Consigne: Rédigez la suite du texte consacré à l'héliportage du refuge, en reprenant après sa dernière phrase.

Extrait à lire:
####
L'héliportage
Le refuge est gardé de mi-juin à mi-septembre. Quelques jours avant l'ouverture, un héliportage est effectué pour permettre d'acheminer tout ce qui sera nécessaire au cours de la saison: bouteilles de gaz, bois de chauffage, literie des bat-flancs et affaires personnelles ainsi que toutes les denrées alimentaires non périssables pour une saison de trois mois.
En fin de saison un nouvel héliportage permet de redescendre les bouteilles de gaz vides, l'ensemble de la literie qui passera en blanchisserie et les poubelles qui n'ont pas pu être redescendues pendant l'été.
L'héliportage est l'aboutissement d'une préparation minutieuse et d'une chaine logistique sans faille. Pour des raisons économiques et écologiques les refuges d'un même secteur s'accordent, quand c'est possible, sur la date de l'héliportage, en espérant que les conditions météorologiques soient favorables.
Le bilan des consommations de la saison précédente ayant été fait, il faut en tirer les enseignements: le ravitaillement était-il cohérent? Et de là, imaginer ce que sera la saison future. Le fonctionnement d'un refuge génère l'utilisation de nombreux produits, des bouteilles de gaz aux herbes aromatiques en passant par le papier toilettes ou encore le liquide vaisselle: pour chaque produit la même interrogation: quelle quantité ? Equation qui se complique lorsque le gardien débute son activité dans un nouveau refuge.
Ces calculs étant effectués je pars à la recherche des fournisseurs: vais-je travailler en bio ? Puis-je le faire ? Sur quels produits ? Bio en circuit long ou circuit court local mais pas forcément bio ? Les commandes étant passées, il faut récupérer la marchandise non périssable et trouver un local pour la stocker. A titre d'exemple, mon fournisseur bio en pâtes, légumineuses et sucre, se trouve près de Valence. Je récupère mes commandes en remontant des Pyrénées d'où je suis originaire. Dans mon fourgon je rapporte le vin acheté dans les Pyrénées Orientales, les différentes confitures faites maison... Les commandes doivent être passées trois semaines à l'avance.
Quelques jours avant l'héliportage je monte au refuge pour une remise en état générale: déneigement des accès, remise en fonctionnement des circuits d'eau (arrivée et évacuation), branchements des circuits électriques, des congélateurs. Souvent il y a des surprises.
####
Informations extraites:
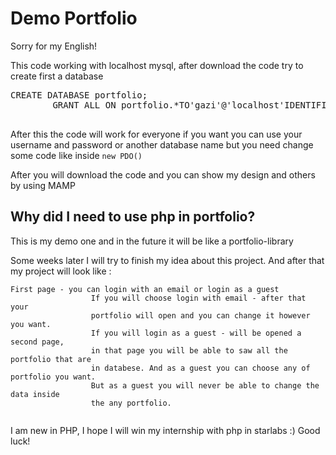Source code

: <h1>Demo Portfolio</h1>
<p>Sorry for my English!</p>
<p>This code working with localhost mysql, after download the code try to create first a database<br>
  <cod><pre>CREATE DATABASE portfolio;
        GRANT ALL ON portfolio.*TO'gazi'@'localhost'IDENTIFIED BY 'presheva123';
  </pre></code>
  After this the code will work for everyone if you want you can use your username and password or another database name but you need change some code like inside <code>new PDO()</code>
</p>



<p>After you will download the code and you can show my design and others by using MAMP <br></p>

<h2>Why did I need to use php in portfolio?</h2>
<p >This is my demo one and in the future it will be like a portfolio-library</p>

<p>Some weeks later I will try to finish my idea about this project. And after that my project will look like :
  <br><pre><code>First page - you can login with an email or login as a guest
                  If you will choose login with email - after that your 
                  portfolio will open and you can change it however you want. 
                  If you will login as a guest - will be opened a second page,
                  in that page you will be able to saw all the portfolio that are 
                  in databese. And as a guest you can choose any of portfolio you want.
                  But as a guest you will never be able to change the data inside 
                  the any portfolio.
  </code></pre></p>


<p>I am new in PHP, I hope I will win my internship with php in starlabs :) Good luck!<p>

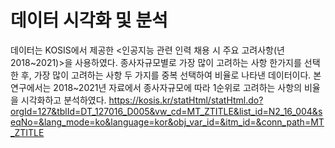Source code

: # 데이터 시각화 및 분석
데이터는 KOSIS에서 제공한 <인공지능 관련 인력 채용 시 주요 고려사항(년 2018~2021)>을 사용하였다. 종사자규모별로 가장 많이 고려하는 사항 한가지를 선택한 후, 가장 많이 고려하는 사항 두 가지를 중복 선택하여 비율로 나타낸 데이터이다.
본 연구에서는 2018~2021년 자료에서 종사자규모에 따라 1순위로 고려하는 사항의 비율을 시각화하고 분석하였다.
https://kosis.kr/statHtml/statHtml.do?orgId=127&tblId=DT_127016_D005&vw_cd=MT_ZTITLE&list_id=N2_16_004&seqNo=&lang_mode=ko&language=kor&obj_var_id=&itm_id=&conn_path=MT_ZTITLE

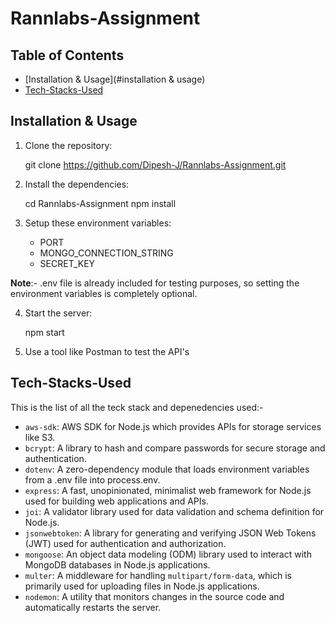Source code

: # Rannlabs-Assignment

## Table of Contents

- [Installation & Usage](#installation & usage)
- [Tech-Stacks-Used](#Tech-Stacks-Used)

## Installation & Usage

1. Clone the repository:

    git clone https://github.com/Dipesh-J/Rannlabs-Assignment.git


2. Install the dependencies:

    cd Rannlabs-Assignment
    npm install


3. Setup these environment variables:
    - PORT
    - MONGO_CONNECTION_STRING
    - SECRET_KEY

__Note__:- .env file is already included for testing purposes, so setting the environment variables is completely optional.


4. Start the server:

    npm start


5. Use a tool like Postman to test the API's



## Tech-Stacks-Used

This is the list of all the teck stack and depenedencies used:-
- `aws-sdk`: AWS SDK for Node.js which provides APIs for storage services like S3.
- `bcrypt`: A library to hash and compare passwords for secure storage and authentication.
- `dotenv`: A zero-dependency module that loads environment variables from a .env file into process.env.
- `express`: A fast, unopinionated, minimalist web framework for Node.js used for building web applications and APIs.
- `joi`: A validator library used for data validation and schema definition for Node.js.
- `jsonwebtoken`: A library for generating and verifying JSON Web Tokens (JWT) used for authentication and authorization.
- `mongoose`: An object data modeling (ODM) library used to interact with MongoDB databases in Node.js applications.
- `multer`: A middleware for handling `multipart/form-data`, which is primarily used for uploading files in Node.js applications.
- `nodemon`: A utility that monitors changes in the source code and automatically restarts the server.

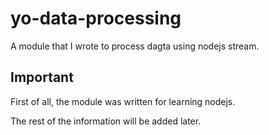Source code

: ﻿# yo-data-processing

A module that I wrote to process dagta using nodejs stream.

## Important
First of all, the module was written for learning nodejs.

The rest of the information will be added later.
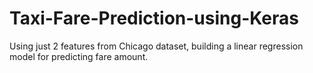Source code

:# Taxi-Fare-Prediction-using-Keras
Using just 2 features from Chicago dataset, building a linear regression model for predicting fare amount.
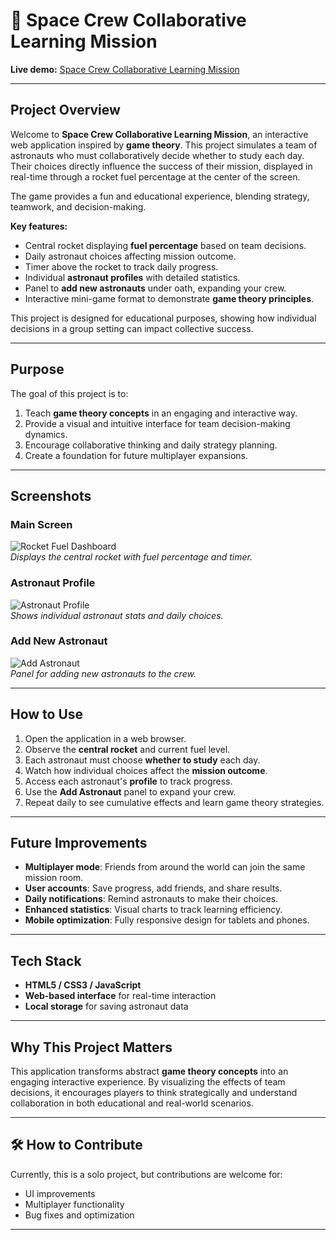 # 🚀 Space Crew Collaborative Learning Mission

**Live demo:** [Space Crew Collaborative Learning Mission](https://valeriadenysiuk.github.io/Space-Crew-Collaborative-Learning-Mission/)

---

##  Project Overview

Welcome to **Space Crew Collaborative Learning Mission**, an interactive web application inspired by **game theory**. This project simulates a team of astronauts who must collaboratively decide whether to study each day. Their choices directly influence the success of their mission, displayed in real-time through a rocket fuel percentage at the center of the screen.

The game provides a fun and educational experience, blending strategy, teamwork, and decision-making.  

**Key features:**  
- Central rocket displaying **fuel percentage** based on team decisions.  
- Daily astronaut choices affecting mission outcome.  
- Timer above the rocket to track daily progress.  
- Individual **astronaut profiles** with detailed statistics.  
- Panel to **add new astronauts** under oath, expanding your crew.  
- Interactive mini-game format to demonstrate **game theory principles**.

This project is designed for educational purposes, showing how individual decisions in a group setting can impact collective success.  

---

## Purpose

The goal of this project is to:  
1. Teach **game theory concepts** in an engaging and interactive way.  
2. Provide a visual and intuitive interface for team decision-making dynamics.  
3. Encourage collaborative thinking and daily strategy planning.  
4. Create a foundation for future multiplayer expansions.

---

##  Screenshots

### Main Screen
![Rocket Fuel Dashboard](./screenshots/main_screen.png)  
*Displays the central rocket with fuel percentage and timer.*

### Astronaut Profile
![Astronaut Profile](./screenshots/astronaut_profile.png)  
*Shows individual astronaut stats and daily choices.*

### Add New Astronaut
![Add Astronaut](./screenshots/add_astronaut.png)  
*Panel for adding new astronauts to the crew.*

---

## How to Use

1. Open the application in a web browser.  
2. Observe the **central rocket** and current fuel level.  
3. Each astronaut must choose **whether to study** each day.  
4. Watch how individual choices affect the **mission outcome**.  
5. Access each astronaut's **profile** to track progress.  
6. Use the **Add Astronaut** panel to expand your crew.  
7. Repeat daily to see cumulative effects and learn game theory strategies.  

---

##  Future Improvements

- **Multiplayer mode**: Friends from around the world can join the same mission room.  
- **User accounts**: Save progress, add friends, and share results.  
- **Daily notifications**: Remind astronauts to make their choices.  
- **Enhanced statistics**: Visual charts to track learning efficiency.  
- **Mobile optimization**: Fully responsive design for tablets and phones.

---

## Tech Stack

- **HTML5 / CSS3 / JavaScript**  
- **Web-based interface** for real-time interaction  
- **Local storage** for saving astronaut data  

---

## Why This Project Matters

This application transforms abstract **game theory concepts** into an engaging interactive experience. By visualizing the effects of team decisions, it encourages players to think strategically and understand collaboration in both educational and real-world scenarios.  

---

## 🛠 How to Contribute

Currently, this is a solo project, but contributions are welcome for:  
- UI improvements  
- Multiplayer functionality  
- Bug fixes and optimization  

---

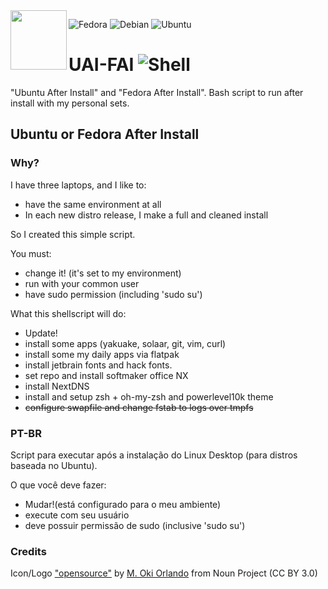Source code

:
<img align="left" src="https://cdn.hashnode.com/res/hashnode/image/upload/v1714668828239/5bdb9130-09f6-4e44-8f53-d91b18256197.png" height=95 width=90> 

![Fedora](https://img.shields.io/badge/Fedora-294172?style=for-the-badge&logo=fedora&logoColor=white) 
![Debian](https://img.shields.io/badge/Debian-D70A53?style=for-the-badge&logo=debian&logoColor=white) 
![Ubuntu](https://img.shields.io/badge/Ubuntu-E95420?style=for-the-badge&logo=ubuntu&logoColor=white)

# UAI-FAI ![Shell](https://img.shields.io/badge/shell_script-%23121011.svg?style=for-the-badge&logo=gnu-bash&logoColor=white)

"Ubuntu After Install" and "Fedora After Install". Bash script to run after install with my personal sets.


## Ubuntu or Fedora After Install


### Why?
I have three laptops, and I like to:
- have the same environment at all
- In each new distro release, I make a full and cleaned install
  
So I created this simple script.

You must:

- change it! (it's set to my environment)
- run with your common user
- have sudo permission (including 'sudo su')

What this shellscript will do:

- Update!
- install some apps (yakuake, solaar, git, vim, curl)
- install some my daily apps via flatpak
- install jetbrain fonts and hack fonts.
- set repo and install softmaker office NX
- install NextDNS
- install and setup zsh + oh-my-zsh and powerlevel10k theme
- ~~configure swapfile and change fstab to logs over tmpfs~~





### PT-BR

Script para executar após a instalação do Linux Desktop (para distros baseada no Ubuntu).

O que você deve fazer:

- Mudar!(está configurado para o meu ambiente)
- execute com seu usuário
- deve possuir permissão de sudo (inclusive 'sudo su')



### Credits

Icon/Logo ["opensource"](https://thenounproject.com/icon/opensource-4957970/) by [M. Oki Orlando](https://thenounproject.com/creator/orvipixel/) from Noun Project (CC BY 3.0)



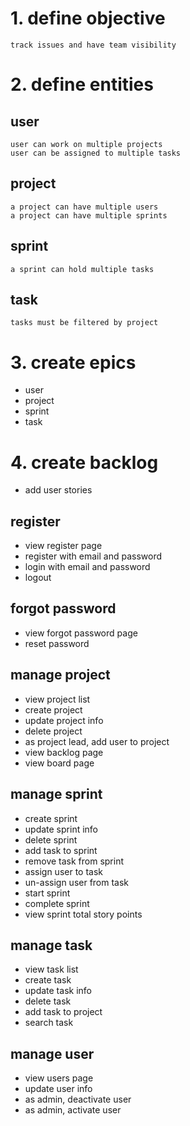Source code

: # 1. define objective
    track issues and have team visibility

# 2. define entities

## user
    user can work on multiple projects
    user can be assigned to multiple tasks

## project
    a project can have multiple users
    a project can have multiple sprints

## sprint
    a sprint can hold multiple tasks

## task
    tasks must be filtered by project

# 3. create epics
- user
- project
- sprint
- task

# 4. create backlog
- add user stories

## register
- view register page
- register with email and password
- login with email and password
- logout

## forgot password
- view forgot password page
- reset password

## manage project
- view project list
- create project
- update project info
- delete project
- as project lead, add user to project
- view backlog page
- view board page

## manage sprint
- create sprint
- update sprint info
- delete sprint
- add task to sprint
- remove task from sprint
- assign user to task
- un-assign user from task
- start sprint
- complete sprint
- view sprint total story points

## manage task
- view task list
- create task
- update task info
- delete task
- add task to project
- search task

## manage user
- view users page
- update user info
- as admin, deactivate user
- as admin, activate user
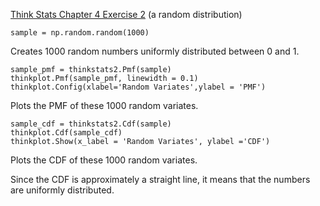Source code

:[Think Stats Chapter 4 Exercise 2](http://greenteapress.com/thinkstats2/html/thinkstats2005.html#toc41) (a random distribution)

    sample = np.random.random(1000)
Creates 1000 random numbers uniformly distributed between 0 and 1.

    sample_pmf = thinkstats2.Pmf(sample)
    thinkplot.Pmf(sample_pmf, linewidth = 0.1)
    thinkplot.Config(xlabel='Random Variates',ylabel = 'PMF')
    
Plots the PMF of these 1000 random variates.

    sample_cdf = thinkstats2.Cdf(sample)
    thinkplot.Cdf(sample_cdf)
    thinkplot.Show(x_label = 'Random Variates', ylabel ='CDF')

Plots the CDF of these 1000 random variates.

Since the CDF is approximately a straight line, it means that the numbers are uniformly distributed.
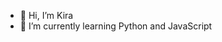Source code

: - 👋 Hi, I’m Kira
- 🌱 I’m currently learning Python and JavaScript

<!---
uukira/uukira is a ✨ special ✨ repository because its `README.md` (this file) appears on your GitHub profile.
You can click the Preview link to take a look at your changes.
--->
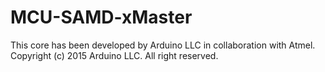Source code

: # MCU-SAMD-xMaster

This core has been developed by Arduino LLC in collaboration with Atmel.
Copyright (c) 2015 Arduino LLC.  All right reserved.
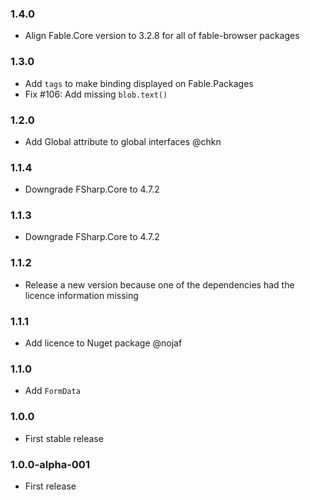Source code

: ### 1.4.0

- Align Fable.Core version to 3.2.8 for all of fable-browser packages

### 1.3.0 

* Add `tags` to make binding displayed on Fable.Packages
* Fix #106: Add missing `blob.text()`

### 1.2.0

* Add Global attribute to global interfaces @chkn

### 1.1.4

* Downgrade FSharp.Core to 4.7.2

### 1.1.3

* Downgrade FSharp.Core to 4.7.2

### 1.1.2

* Release a new version because one of the dependencies had the licence information missing

### 1.1.1

* Add licence to Nuget package @nojaf

### 1.1.0

* Add `FormData`

### 1.0.0

* First stable release

### 1.0.0-alpha-001

* First release
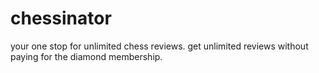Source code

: # chessinator
your one stop for unlimited chess reviews. get unlimited reviews without paying for the diamond membership.
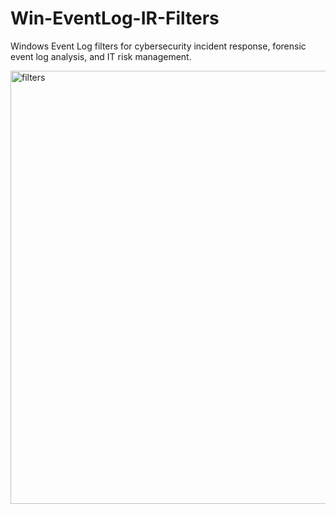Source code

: # Win-EventLog-IR-Filters
Windows Event Log filters for cybersecurity incident response, forensic event log analysis, and IT risk management.

<img width="693" alt="filters" src="https://github.com/user-attachments/assets/95705dd4-308d-4d8e-bda8-25a1812d40f8" />
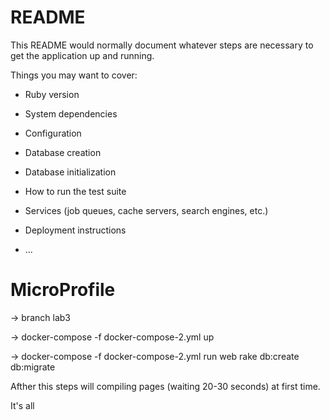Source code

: # README

This README would normally document whatever steps are necessary to get the
application up and running.

Things you may want to cover:

* Ruby version

* System dependencies

* Configuration

* Database creation

* Database initialization

* How to run the test suite

* Services (job queues, cache servers, search engines, etc.)

* Deployment instructions

* ...
# MicroProfile
-> branch lab3

-> docker-compose -f docker-compose-2.yml up

-> docker-compose -f docker-compose-2.yml run web rake db:create db:migrate

Afther this steps will compiling pages (waiting 20-30 seconds) at first time.

It's all

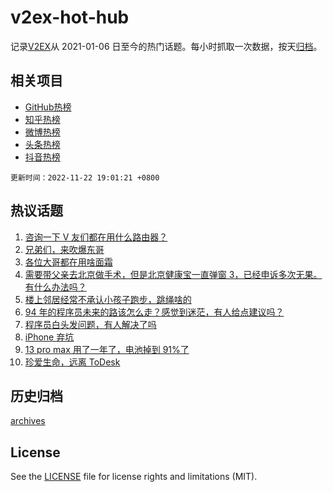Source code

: # v2ex-hot-hub

 记录[V2EX](https://www.v2ex.com/)从 2021-01-06 日至今的热门话题。每小时抓取一次数据，按天[归档](archives)。
 
 ## 相关项目

- [GitHub热榜](https://github.com/lonnyzhang423/github-hot-hub)
- [知乎热榜](https://github.com/lonnyzhang423/zhihu-hot-hub)
- [微博热榜](https://github.com/lonnyzhang423/weibo-hot-hub)
- [头条热榜](https://github.com/lonnyzhang423/toutiao-hot-hub)
- [抖音热榜](https://github.com/lonnyzhang423/douyin-hot-hub)


 `更新时间：2022-11-22 19:01:21 +0800`

## 热议话题

1. [咨询一下 V 友们都在用什么路由器？](https://www.v2ex.com/t/896942)
1. [兄弟们，来吹爆东哥](https://www.v2ex.com/t/897106)
1. [各位大哥都在用啥面霜](https://www.v2ex.com/t/897009)
1. [需要带父亲去北京做手术，但是北京健康宝一直弹窗 3，已经申诉多次无果。有什么办法吗？](https://www.v2ex.com/t/896998)
1. [楼上邻居经常不承认小孩子跑步，跳绳啥的](https://www.v2ex.com/t/896926)
1. [94 年的程序员未来的路该怎么走？感觉到迷茫，有人给点建议吗？](https://www.v2ex.com/t/897015)
1. [程序员白头发问题，有人解决了吗](https://www.v2ex.com/t/897005)
1. [iPhone 弃坑](https://www.v2ex.com/t/897024)
1. [13 pro max 用了一年了，电池掉到 91%了](https://www.v2ex.com/t/896984)
1. [珍爱生命，远离 ToDesk](https://www.v2ex.com/t/897040)

## 历史归档

[archives](archives)

## License

See the [LICENSE](LICENSE) file for license rights and limitations (MIT).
####
Réponse rédigée:
La veille de l'héliportage, les amis sont au rendez-vous vers 7h pour cette longue journée qui finira tout juste pour le repas du soir. Nous chargeons les véhicules avec les marchandises achetées préalablement et stockées entre autre chez moi, puis nous faisons le tour des différents fournisseurs pour récupérer les produits frais: charcuterie, coopérative laitière pour les fromages, pain, fruits et légumes... Je passe chez une amie qui a gardé mes quatre poules durant l'hiver: elles participeront au tri sélectif et en retour donneront des oeufs. Ensuite direction les Fontanettes à Pralognan en Vanoise pour préparer les big bags (les charges que l'hélicoptère transportera). En passant, je récupère les bouteilles de gaz (70 kg chacune) chez un ami. Les trois stères de bois sont livrées directement à la DZ (Drop Zone) où il faudra aussi les conditionner.
La charge par rotation doit être comprise entre 400 et 850 kg. Le poids idéal se situe entre 650 et 750 kg. Le coût de l'hélicoptère étant calculé à la minute, il est important d'optimiser les rotations. Les marchandises sont conditionnées par mes soins ou par les fournisseurs au préalable dans des cartons à bananes. Ils sont donc pesés un à un et les big bags sont préparés en respectant ces poids. Deux big bags légers peuvent être héliportés en même temps. En général la matinée est consacrée à récupérer les marchandises aux différents endroits, à charger les véhicules et à faire le trajet jusqu'à Pralognan; l'après midi à préparer les big bags. Le soir détente au restaurant après une journée intense d'activité et de stress où rien ne peut être oublié, avec l'inquiétude de la météo du lendemain. Nous dormons sur place dans nos fourgons ou sous tente, pour surveiller matériel et denrées.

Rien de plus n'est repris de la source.